What is Swine Flu and how can I protect myself?

Swine flu is a respiratory disease that was originally found in pigs, this has now affected humans who have had contact with infected pigs in Mexico. People infected with swine flu can also pass the illness from person to person. Many schools in the UK have had to close as a result of an infected pupil. The Government has said not to panic as there are enough antivirals for everyone if the situation becomes worse.

How can you catch it?

Swine flu is caught by flu germs; to prevent catching or even spreading swine flu, catch your sneeze in a tissue and bin immediately, then wash your hands with antibacterial soap.
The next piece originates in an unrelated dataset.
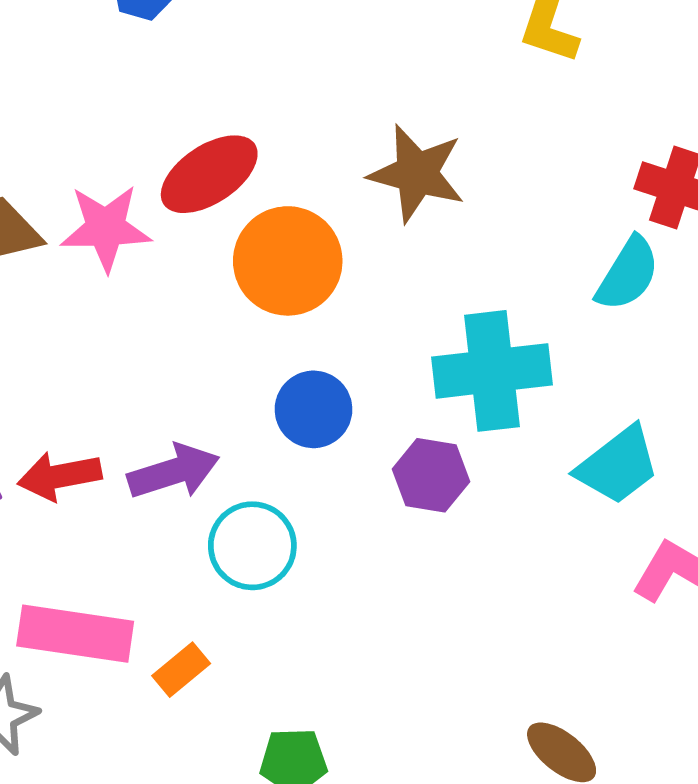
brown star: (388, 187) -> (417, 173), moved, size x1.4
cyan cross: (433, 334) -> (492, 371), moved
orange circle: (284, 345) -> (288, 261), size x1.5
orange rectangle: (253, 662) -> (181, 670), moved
If you do not have a tissue at hand remember to cover your mouth when sneezing to help prevent spreading of germs on surfaces. There are antibacterial hand rubs that can be bought from the high street – these are proven to kill germs and bacteria without the need for water.

Can swine flu be treated?

Yes, if caught early the prognosis is good. If you do not feel well and have flu like symptoms, do not attempt to go to work or go to your local GP. Stay home and contact them by phone and you will be given advice and in some cases a doctor may visit you in your own home.

How can I protect myself?

Cover mouth when sneezing and coughing, germs can live on surfaces for hours, dispose of tissues when finished and wash hands regularly. Use antibacterial hand gels to prevent spread of germs.

Is swine flu fatal?

Yes, if left untreated swine flu can result in fatality, but antivirals such as Tamiflu and Relenza have treated and prevented hospitalisation in those that have been already affected. If you have respiratory problems there is a chance that swine flu will be harder to treat. Seek help as soon as possible. Swine flu has killed hundreds of people mainly in the US and so far only 31 fatalities has been recorded in England and is increasing rapidly.

What are the symptoms?

The symptoms are similar to the normal seasonal flu, symptoms that may occur are: coughing, sore throat, lack of appetite, fatigue and although not common in swine flu, some people have reported suffering from vomiting and diarrhoea.

The threat level was raised from 4 to 5 on the scale of up to 6, 6 is the highest meaning a pandemic is imminent. The World Health Organisation may raise the threat level to 6 as the number of infected people has risen drastically over the last month worldwide.